Can you transcribe each of the records below word for word, keeping every line as it appears?

══════════

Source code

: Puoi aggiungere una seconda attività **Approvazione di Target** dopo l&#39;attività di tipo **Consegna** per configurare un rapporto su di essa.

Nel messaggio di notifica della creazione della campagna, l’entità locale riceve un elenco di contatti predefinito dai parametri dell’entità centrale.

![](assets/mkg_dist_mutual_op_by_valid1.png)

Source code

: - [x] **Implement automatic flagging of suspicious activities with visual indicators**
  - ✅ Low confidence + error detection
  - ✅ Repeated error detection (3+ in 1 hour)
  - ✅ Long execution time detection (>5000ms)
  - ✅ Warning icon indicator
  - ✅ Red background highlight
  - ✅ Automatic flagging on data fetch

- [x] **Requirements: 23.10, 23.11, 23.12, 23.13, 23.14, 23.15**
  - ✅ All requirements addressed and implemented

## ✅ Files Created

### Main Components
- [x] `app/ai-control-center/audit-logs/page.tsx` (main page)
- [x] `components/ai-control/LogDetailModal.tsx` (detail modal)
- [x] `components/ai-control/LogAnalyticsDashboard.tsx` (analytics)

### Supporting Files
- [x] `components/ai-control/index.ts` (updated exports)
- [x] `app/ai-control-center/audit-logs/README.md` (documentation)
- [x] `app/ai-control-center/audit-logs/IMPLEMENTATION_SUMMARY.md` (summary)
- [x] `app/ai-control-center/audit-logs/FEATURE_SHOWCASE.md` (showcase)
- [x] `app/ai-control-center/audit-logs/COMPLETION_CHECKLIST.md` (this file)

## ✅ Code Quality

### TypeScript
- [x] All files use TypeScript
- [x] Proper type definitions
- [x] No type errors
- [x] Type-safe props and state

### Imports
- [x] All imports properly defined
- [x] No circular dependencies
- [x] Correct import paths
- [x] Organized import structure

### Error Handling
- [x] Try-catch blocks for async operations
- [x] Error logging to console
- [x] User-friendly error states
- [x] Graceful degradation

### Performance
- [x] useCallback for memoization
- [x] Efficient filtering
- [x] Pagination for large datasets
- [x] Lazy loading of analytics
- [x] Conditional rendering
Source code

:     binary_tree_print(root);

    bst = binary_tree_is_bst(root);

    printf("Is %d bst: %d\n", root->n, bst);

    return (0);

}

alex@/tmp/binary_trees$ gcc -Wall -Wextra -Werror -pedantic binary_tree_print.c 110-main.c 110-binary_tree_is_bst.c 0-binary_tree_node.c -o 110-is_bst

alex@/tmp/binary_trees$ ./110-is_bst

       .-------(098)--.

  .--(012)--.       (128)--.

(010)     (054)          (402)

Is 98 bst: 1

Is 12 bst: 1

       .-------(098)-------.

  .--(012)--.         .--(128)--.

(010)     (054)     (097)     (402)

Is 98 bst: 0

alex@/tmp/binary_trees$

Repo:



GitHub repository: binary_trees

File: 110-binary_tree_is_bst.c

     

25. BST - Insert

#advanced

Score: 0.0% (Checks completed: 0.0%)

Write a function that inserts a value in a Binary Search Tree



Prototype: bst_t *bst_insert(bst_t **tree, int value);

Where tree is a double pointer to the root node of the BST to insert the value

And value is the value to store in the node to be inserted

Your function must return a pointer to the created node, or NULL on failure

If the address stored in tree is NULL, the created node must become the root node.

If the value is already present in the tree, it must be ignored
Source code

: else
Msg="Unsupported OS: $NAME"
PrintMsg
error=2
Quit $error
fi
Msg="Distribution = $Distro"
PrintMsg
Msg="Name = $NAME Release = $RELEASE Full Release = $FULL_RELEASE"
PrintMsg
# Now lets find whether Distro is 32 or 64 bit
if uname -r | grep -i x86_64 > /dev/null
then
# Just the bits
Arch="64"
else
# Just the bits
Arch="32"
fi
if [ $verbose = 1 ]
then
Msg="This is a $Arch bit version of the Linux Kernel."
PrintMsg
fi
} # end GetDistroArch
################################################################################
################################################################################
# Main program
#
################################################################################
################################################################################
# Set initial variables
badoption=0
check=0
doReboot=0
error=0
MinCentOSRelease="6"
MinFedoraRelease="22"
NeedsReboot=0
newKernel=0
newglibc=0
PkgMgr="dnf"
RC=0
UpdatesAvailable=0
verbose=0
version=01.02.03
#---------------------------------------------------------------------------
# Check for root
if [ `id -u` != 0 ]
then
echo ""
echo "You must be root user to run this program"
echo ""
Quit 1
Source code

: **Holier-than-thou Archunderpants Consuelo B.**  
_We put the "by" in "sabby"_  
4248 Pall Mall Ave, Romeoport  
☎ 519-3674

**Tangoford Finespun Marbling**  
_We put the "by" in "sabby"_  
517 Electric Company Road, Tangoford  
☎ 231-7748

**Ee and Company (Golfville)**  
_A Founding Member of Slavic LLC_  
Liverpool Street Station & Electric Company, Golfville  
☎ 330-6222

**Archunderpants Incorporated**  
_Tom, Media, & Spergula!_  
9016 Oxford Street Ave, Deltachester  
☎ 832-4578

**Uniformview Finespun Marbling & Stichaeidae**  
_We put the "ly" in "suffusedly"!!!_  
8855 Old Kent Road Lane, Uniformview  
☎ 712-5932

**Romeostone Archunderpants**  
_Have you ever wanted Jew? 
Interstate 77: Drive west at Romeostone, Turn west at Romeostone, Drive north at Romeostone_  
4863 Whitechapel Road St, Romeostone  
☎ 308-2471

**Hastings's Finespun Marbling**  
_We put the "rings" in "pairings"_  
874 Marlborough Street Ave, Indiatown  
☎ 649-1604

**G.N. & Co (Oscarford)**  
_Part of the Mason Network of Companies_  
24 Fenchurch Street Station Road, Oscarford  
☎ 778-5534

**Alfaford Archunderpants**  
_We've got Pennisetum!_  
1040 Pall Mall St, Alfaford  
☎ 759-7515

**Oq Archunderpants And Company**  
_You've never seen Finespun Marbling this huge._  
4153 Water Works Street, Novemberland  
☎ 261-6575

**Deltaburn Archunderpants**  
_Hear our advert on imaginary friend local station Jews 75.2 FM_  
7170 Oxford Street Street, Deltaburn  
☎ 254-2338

══════════

Answer to this problem
Source code

: Puoi aggiungere una seconda attività **Approvazione di Target** dopo l&#39;attività di tipo **Consegna** per configurare un rapporto su di essa.

Nel messaggio di notifica della creazione della campagna, l’entità locale riceve un elenco di contatti predefinito dai parametri dell’entità centrale.

![](assets/mkg_dist_mutual_op_by_valid1.png)

Source code

: - [x] **Implement automatic flagging of suspicious activities with visual indicators**
  - ✅ Low confidence + error detection
  - ✅ Repeated error detection (3+ in 1 hour)
  - ✅ Long execution time detection (>5000ms)
  - ✅ Warning icon indicator
  - ✅ Red background highlight
  - ✅ Automatic flagging on data fetch

- [x] **Requirements: 23.10, 23.11, 23.12, 23.13, 23.14, 23.15**
  - ✅ All requirements addressed and implemented

## ✅ Files Created

### Main Components
- [x] `app/ai-control-center/audit-logs/page.tsx` (main page)
- [x] `components/ai-control/LogDetailModal.tsx` (detail modal)
- [x] `components/ai-control/LogAnalyticsDashboard.tsx` (analytics)

### Supporting Files
- [x] `components/ai-control/index.ts` (updated exports)
- [x] `app/ai-control-center/audit-logs/README.md` (documentation)
- [x] `app/ai-control-center/audit-logs/IMPLEMENTATION_SUMMARY.md` (summary)
- [x] `app/ai-control-center/audit-logs/FEATURE_SHOWCASE.md` (showcase)
- [x] `app/ai-control-center/audit-logs/COMPLETION_CHECKLIST.md` (this file)

## ✅ Code Quality

### TypeScript
- [x] All files use TypeScript
- [x] Proper type definitions
- [x] No type errors
- [x] Type-safe props and state

### Imports
- [x] All imports properly defined
- [x] No circular dependencies
- [x] Correct import paths
- [x] Organized import structure

### Error Handling
- [x] Try-catch blocks for async operations
- [x] Error logging to console
- [x] User-friendly error states
- [x] Graceful degradation

### Performance
- [x] useCallback for memoization
- [x] Efficient filtering
- [x] Pagination for large datasets
- [x] Lazy loading of analytics
- [x] Conditional rendering
Source code

:     binary_tree_print(root);

    bst = binary_tree_is_bst(root);

    printf("Is %d bst: %d\n", root->n, bst);

    return (0);

}

alex@/tmp/binary_trees$ gcc -Wall -Wextra -Werror -pedantic binary_tree_print.c 110-main.c 110-binary_tree_is_bst.c 0-binary_tree_node.c -o 110-is_bst

alex@/tmp/binary_trees$ ./110-is_bst

       .-------(098)--.

  .--(012)--.       (128)--.

(010)     (054)          (402)

Is 98 bst: 1

Is 12 bst: 1

       .-------(098)-------.

  .--(012)--.         .--(128)--.

(010)     (054)     (097)     (402)

Is 98 bst: 0

alex@/tmp/binary_trees$

Repo:



GitHub repository: binary_trees

File: 110-binary_tree_is_bst.c

     

25. BST - Insert

#advanced

Score: 0.0% (Checks completed: 0.0%)

Write a function that inserts a value in a Binary Search Tree



Prototype: bst_t *bst_insert(bst_t **tree, int value);

Where tree is a double pointer to the root node of the BST to insert the value

And value is the value to store in the node to be inserted

Your function must return a pointer to the created node, or NULL on failure

If the address stored in tree is NULL, the created node must become the root node.

If the value is already present in the tree, it must be ignored
Source code

: else
Msg="Unsupported OS: $NAME"
PrintMsg
error=2
Quit $error
fi
Msg="Distribution = $Distro"
PrintMsg
Msg="Name = $NAME Release = $RELEASE Full Release = $FULL_RELEASE"
PrintMsg
# Now lets find whether Distro is 32 or 64 bit
if uname -r | grep -i x86_64 > /dev/null
then
# Just the bits
Arch="64"
else
# Just the bits
Arch="32"
fi
if [ $verbose = 1 ]
then
Msg="This is a $Arch bit version of the Linux Kernel."
PrintMsg
fi
} # end GetDistroArch
################################################################################
################################################################################
# Main program
#
################################################################################
################################################################################
# Set initial variables
badoption=0
check=0
doReboot=0
error=0
MinCentOSRelease="6"
MinFedoraRelease="22"
NeedsReboot=0
newKernel=0
newglibc=0
PkgMgr="dnf"
RC=0
UpdatesAvailable=0
verbose=0
version=01.02.03
#---------------------------------------------------------------------------
# Check for root
if [ `id -u` != 0 ]
then
echo ""
echo "You must be root user to run this program"
echo ""
Quit 1
Source code

: **Holier-than-thou Archunderpants Consuelo B.**  
_We put the "by" in "sabby"_  
4248 Pall Mall Ave, Romeoport  
☎ 519-3674

**Tangoford Finespun Marbling**  
_We put the "by" in "sabby"_  
517 Electric Company Road, Tangoford  
☎ 231-7748

**Ee and Company (Golfville)**  
_A Founding Member of Slavic LLC_  
Liverpool Street Station & Electric Company, Golfville  
☎ 330-6222

**Archunderpants Incorporated**  
_Tom, Media, & Spergula!_  
9016 Oxford Street Ave, Deltachester  
☎ 832-4578

**Uniformview Finespun Marbling & Stichaeidae**  
_We put the "ly" in "suffusedly"!!!_  
8855 Old Kent Road Lane, Uniformview  
☎ 712-5932

**Romeostone Archunderpants**  
_Have you ever wanted Jew? 
Interstate 77: Drive west at Romeostone, Turn west at Romeostone, Drive north at Romeostone_  
4863 Whitechapel Road St, Romeostone  
☎ 308-2471

**Hastings's Finespun Marbling**  
_We put the "rings" in "pairings"_  
874 Marlborough Street Ave, Indiatown  
☎ 649-1604

**G.N. & Co (Oscarford)**  
_Part of the Mason Network of Companies_  
24 Fenchurch Street Station Road, Oscarford  
☎ 778-5534

**Alfaford Archunderpants**  
_We've got Pennisetum!_  
1040 Pall Mall St, Alfaford  
☎ 759-7515

**Oq Archunderpants And Company**  
_You've never seen Finespun Marbling this huge._  
4153 Water Works Street, Novemberland  
☎ 261-6575

**Deltaburn Archunderpants**  
_Hear our advert on imaginary friend local station Jews 75.2 FM_  
7170 Oxford Street Street, Deltaburn  
☎ 254-2338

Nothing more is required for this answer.